*** Begin section ***

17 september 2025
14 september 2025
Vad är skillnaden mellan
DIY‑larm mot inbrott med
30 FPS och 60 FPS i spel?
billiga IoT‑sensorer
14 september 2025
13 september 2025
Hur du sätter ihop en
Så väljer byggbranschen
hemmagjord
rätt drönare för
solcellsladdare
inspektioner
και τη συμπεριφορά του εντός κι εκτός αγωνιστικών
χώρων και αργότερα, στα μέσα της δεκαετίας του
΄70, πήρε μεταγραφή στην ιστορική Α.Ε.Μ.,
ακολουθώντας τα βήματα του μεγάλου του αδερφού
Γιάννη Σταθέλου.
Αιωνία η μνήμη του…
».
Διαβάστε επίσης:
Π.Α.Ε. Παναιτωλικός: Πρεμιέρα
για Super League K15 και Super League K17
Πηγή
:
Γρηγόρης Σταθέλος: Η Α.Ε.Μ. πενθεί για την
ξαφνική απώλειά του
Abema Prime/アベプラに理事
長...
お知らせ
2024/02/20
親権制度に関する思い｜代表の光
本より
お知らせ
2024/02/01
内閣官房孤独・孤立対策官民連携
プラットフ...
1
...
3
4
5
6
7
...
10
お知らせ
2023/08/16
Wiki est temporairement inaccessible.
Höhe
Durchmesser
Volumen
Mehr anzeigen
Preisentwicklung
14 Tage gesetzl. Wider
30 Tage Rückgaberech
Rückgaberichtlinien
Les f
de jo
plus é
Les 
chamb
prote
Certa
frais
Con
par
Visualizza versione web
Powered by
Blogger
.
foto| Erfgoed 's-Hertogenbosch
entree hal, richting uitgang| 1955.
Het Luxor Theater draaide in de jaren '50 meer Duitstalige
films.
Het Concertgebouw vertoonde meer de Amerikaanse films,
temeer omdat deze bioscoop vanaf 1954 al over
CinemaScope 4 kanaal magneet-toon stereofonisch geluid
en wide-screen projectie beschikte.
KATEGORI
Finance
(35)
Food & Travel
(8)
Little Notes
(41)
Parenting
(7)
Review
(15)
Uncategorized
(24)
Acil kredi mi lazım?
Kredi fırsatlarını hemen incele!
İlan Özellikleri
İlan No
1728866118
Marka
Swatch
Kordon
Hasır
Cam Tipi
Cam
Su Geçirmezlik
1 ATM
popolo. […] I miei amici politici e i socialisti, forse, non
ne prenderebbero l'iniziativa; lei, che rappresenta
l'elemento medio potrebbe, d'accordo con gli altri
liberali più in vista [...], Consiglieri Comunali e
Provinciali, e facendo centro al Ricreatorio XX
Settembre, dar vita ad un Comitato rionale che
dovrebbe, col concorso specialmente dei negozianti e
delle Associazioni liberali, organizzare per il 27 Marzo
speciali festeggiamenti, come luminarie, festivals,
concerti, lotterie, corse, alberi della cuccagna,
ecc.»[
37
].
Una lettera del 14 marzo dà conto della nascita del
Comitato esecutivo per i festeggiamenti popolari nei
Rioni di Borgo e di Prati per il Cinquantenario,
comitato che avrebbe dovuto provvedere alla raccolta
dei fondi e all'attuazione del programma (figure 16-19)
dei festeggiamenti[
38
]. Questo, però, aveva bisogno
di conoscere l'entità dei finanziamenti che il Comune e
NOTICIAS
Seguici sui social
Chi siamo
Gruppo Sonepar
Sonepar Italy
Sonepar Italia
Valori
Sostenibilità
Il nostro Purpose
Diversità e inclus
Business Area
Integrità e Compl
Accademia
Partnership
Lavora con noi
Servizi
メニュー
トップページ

*** End section ***

§ **Brief**: This exercise requires that all of the entries be repeated exactly.

§ **Output**:
17 september 2025
14 september 2025
Vad är skillnaden mellan
DIY‑larm mot inbrott med
30 FPS och 60 FPS i spel?
billiga IoT‑sensorer
14 september 2025
13 september 2025
Hur du sätter ihop en
Så väljer byggbranschen
hemmagjord
rätt drönare för
solcellsladdare
inspektioner
και τη συμπεριφορά του εντός κι εκτός αγωνιστικών
χώρων και αργότερα, στα μέσα της δεκαετίας του
΄70, πήρε μεταγραφή στην ιστορική Α.Ε.Μ.,
ακολουθώντας τα βήματα του μεγάλου του αδερφού
Γιάννη Σταθέλου.
Αιωνία η μνήμη του…
».
Διαβάστε επίσης:
Π.Α.Ε. Παναιτωλικός: Πρεμιέρα
για Super League K15 και Super League K17
Πηγή
:
Γρηγόρης Σταθέλος: Η Α.Ε.Μ. πενθεί για την
ξαφνική απώλειά του
Abema Prime/アベプラに理事
長...
お知らせ
2024/02/20
親権制度に関する思い｜代表の光
本より
お知らせ
2024/02/01
内閣官房孤独・孤立対策官民連携
プラットフ...
1
...
3
4
5
6
7
...
10
お知らせ
2023/08/16
Wiki est temporairement inaccessible.
Höhe
Durchmesser
Volumen
Mehr anzeigen
Preisentwicklung
14 Tage gesetzl. Wider
30 Tage Rückgaberech
Rückgaberichtlinien
Les f
de jo
plus é
Les 
chamb
prote
Certa
frais
Con
par
Visualizza versione web
Powered by
Blogger
.
foto| Erfgoed 's-Hertogenbosch
entree hal, richting uitgang| 1955.
Het Luxor Theater draaide in de jaren '50 meer Duitstalige
films.
Het Concertgebouw vertoonde meer de Amerikaanse films,
temeer omdat deze bioscoop vanaf 1954 al over
CinemaScope 4 kanaal magneet-toon stereofonisch geluid
en wide-screen projectie beschikte.
KATEGORI
Finance
(35)
Food & Travel
(8)
Little Notes
(41)
Parenting
(7)
Review
(15)
Uncategorized
(24)
Acil kredi mi lazım?
Kredi fırsatlarını hemen incele!
İlan Özellikleri
İlan No
1728866118
Marka
Swatch
Kordon
Hasır
Cam Tipi
Cam
Su Geçirmezlik
1 ATM
popolo. […] I miei amici politici e i socialisti, forse, non
ne prenderebbero l'iniziativa; lei, che rappresenta
l'elemento medio potrebbe, d'accordo con gli altri
liberali più in vista [...], Consiglieri Comunali e
Provinciali, e facendo centro al Ricreatorio XX
Settembre, dar vita ad un Comitato rionale che
dovrebbe, col concorso specialmente dei negozianti e
delle Associazioni liberali, organizzare per il 27 Marzo
speciali festeggiamenti, come luminarie, festivals,
concerti, lotterie, corse, alberi della cuccagna,
ecc.»[
37
].
Una lettera del 14 marzo dà conto della nascita del
Comitato esecutivo per i festeggiamenti popolari nei
Rioni di Borgo e di Prati per il Cinquantenario,
comitato che avrebbe dovuto provvedere alla raccolta
dei fondi e all'attuazione del programma (figure 16-19)
dei festeggiamenti[
38
]. Questo, però, aveva bisogno
di conoscere l'entità dei finanziamenti che il Comune e
NOTICIAS
Seguici sui social
Chi siamo
Gruppo Sonepar
Sonepar Italy
Sonepar Italia
Valori
Sostenibilità
Il nostro Purpose
Diversità e inclus
Business Area
Integrità e Compl
Accademia
Partnership
Lavora con noi
Servizi
メニュー
トップページ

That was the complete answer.